A small 25x or stronger pocket microscope, which can be picked up inexpensively at an electronics store like Radio Shack, works well for getting a closer peek at your trichome development. We are examining are the capitate stalked glandular trichomes, the coloration of these gland heads can vary between strains and maturity. Most strains start with clear or slightly amber heads which gradually become cloudy or opaque when THC levels have peaked and are beginning to degrade. Regardless of the initial color of the secretory cavity, with careful observation you should be able to see a _change in coloration_ as maturity levels off. 

Some cultivators wait for about half of the secretory cavities to go opaque before harvesting, to ensure maximum THC levels in the finished product. Of course nothing tells the truth more than your own perception, so try samples at various stages to see what is best for you & the _phenotype_ your are growing. While you may be increasing the total THC level in the bud by allowing half of the glands to go opaque, the bud will also have a larger percentage of THC breakdown products such as CBN, which is why some people choose to harvest earlier while most of the secretory cavities are still clear. 

Indica varieties will usually have a 10-15 day harvest window to work with. Sativas and Indica/Sativa hybrids often have an extended period to work with. 






*photo by:* Eirik






*photo by:* Proof_of_the_pudding
The figures above denotes clear trichomes with green arrows, the cloudy trichomes with yellow arrows & the red arrows mark the amber trichomes. 

*Why did trichomes evolve in nature?* 
Cannabis has evolved trichomes for a multitude of uses in nature, some of these require THC & other cannabinoids to be effective, and others that do not. 

*Insect Protection:* 
Many insects find the thick coating of trichomes unpleasant, this offers a level of protection for the developing seeds. 

*Animals:* 
The layer of trichomes and cystolith hairs makes cannabis less palatable to many herbivores & omnivores. 

*Desiccation:* 
The layer of trichomes helps to 'insulate' the pistilate (female) flower from low humidity levels and high wind. 

*UV-B Light:* 
UV-B light is harmful to living things, THC has very high UV-B adsorption properties, thus cannabis evolution may have favored the evolution of genotypes that produced these THC laden capitate-stalked trichomes as a built in 'sun-screen' for protection against UV-B light rays. 

*Fungal Protection:* 
Some of the compounds present in the trichomes actually inhibit the growths of some types of fungus. 

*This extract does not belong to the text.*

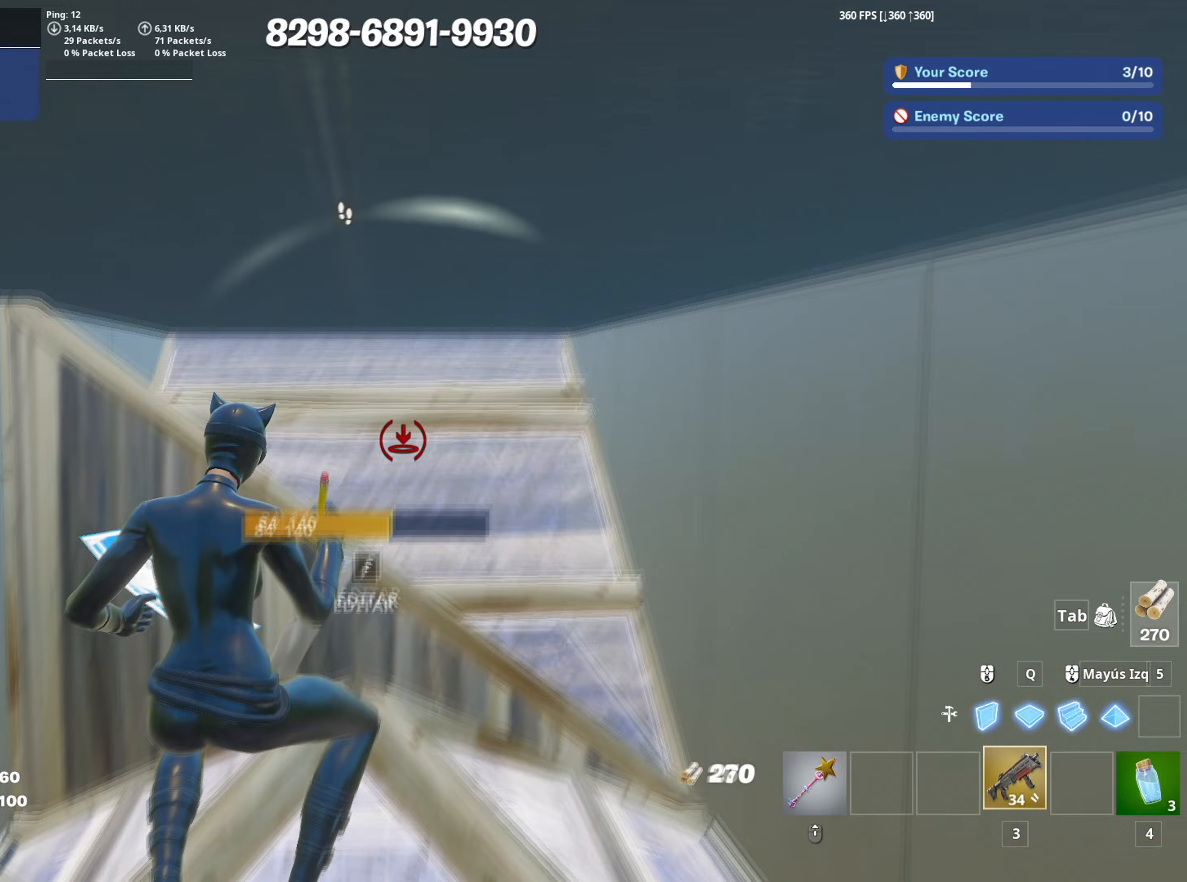
{"keys": ["w"], "mouse": [], "mouse_move": "down", "events": [[50, "mouse_left", "up"], [83, "3", "up"], [217, "a", "down"], [367, "mouse_wheel", "down"], [467, "a", "up"], [467, "mouse_wheel", "up"]]}
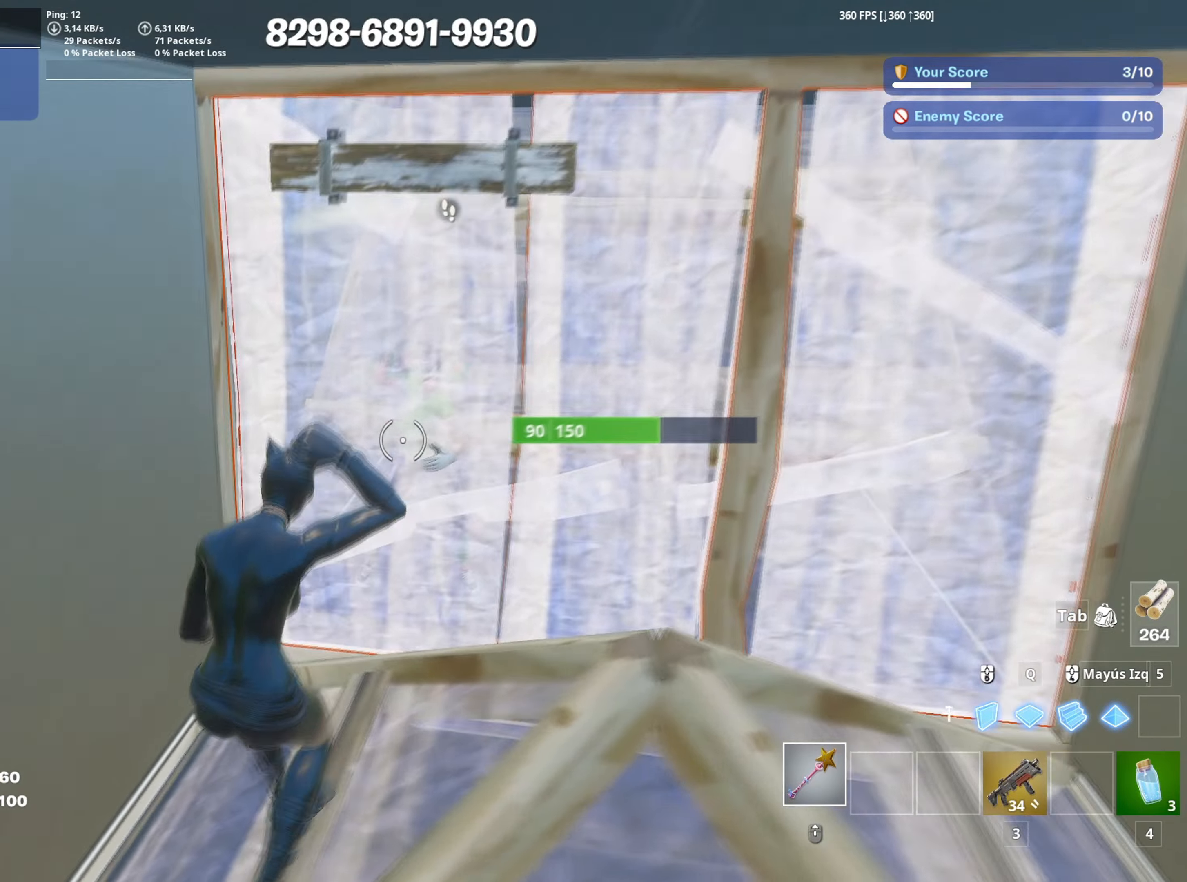
{"keys": ["s"], "mouse": ["left"], "mouse_move": "right", "events": [[200, "d", "down"], [200, "mouse_left", "down"], [250, "w", "up"], [383, "s", "down"], [433, "d", "up"]]}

Quite possibly, the most important reason for the evolution of the THC laden capitate-stalked trichomes is the intercession of man in the natural selection process, favoring genotypes that produce copious amounts of THC laden trichomes.


----------



## Brick Top (Sep 9, 2009)

Or possibly something here may help you with your theory.


*Marijuana*

*Cannabinoids (THC, CBD, CBN...)*



*The Active Ingredients Of Cannabis*

Cannabis products include marijuana, hashish, and hashish oil. 
*THC (Tetrahydrocannabinol)* gets a user high, a larger THC content will produce a stronger high. Without THC you don't get high.

*CBD (Cannabidiol)* increases some of the effects of THC and decreases other effects of THC. High levels of THC and low levels of CBD contribute to a strong, clear headed, more energetic high. 

Cannabis that has a high level of both THC and CBD will produce a strong head-stone that feels almost dreamlike. Cannabis that has low levels of THC and high levels of CBD produces more of a stoned feeling. The mind feels dull and the body feels tired. 

*CBN (Cannabinol)* is produced as THC ages and breaks down, this process is known as oxidization. High levels of CBN tend to make the user feel messed up rather than high.

CBN levels can be kept to a minimum by storing cannabis products in a dark, cool, airtight environment. Marijuana should be dry prior to storage, and may have to be dried again after being stored somewhere that is humid. 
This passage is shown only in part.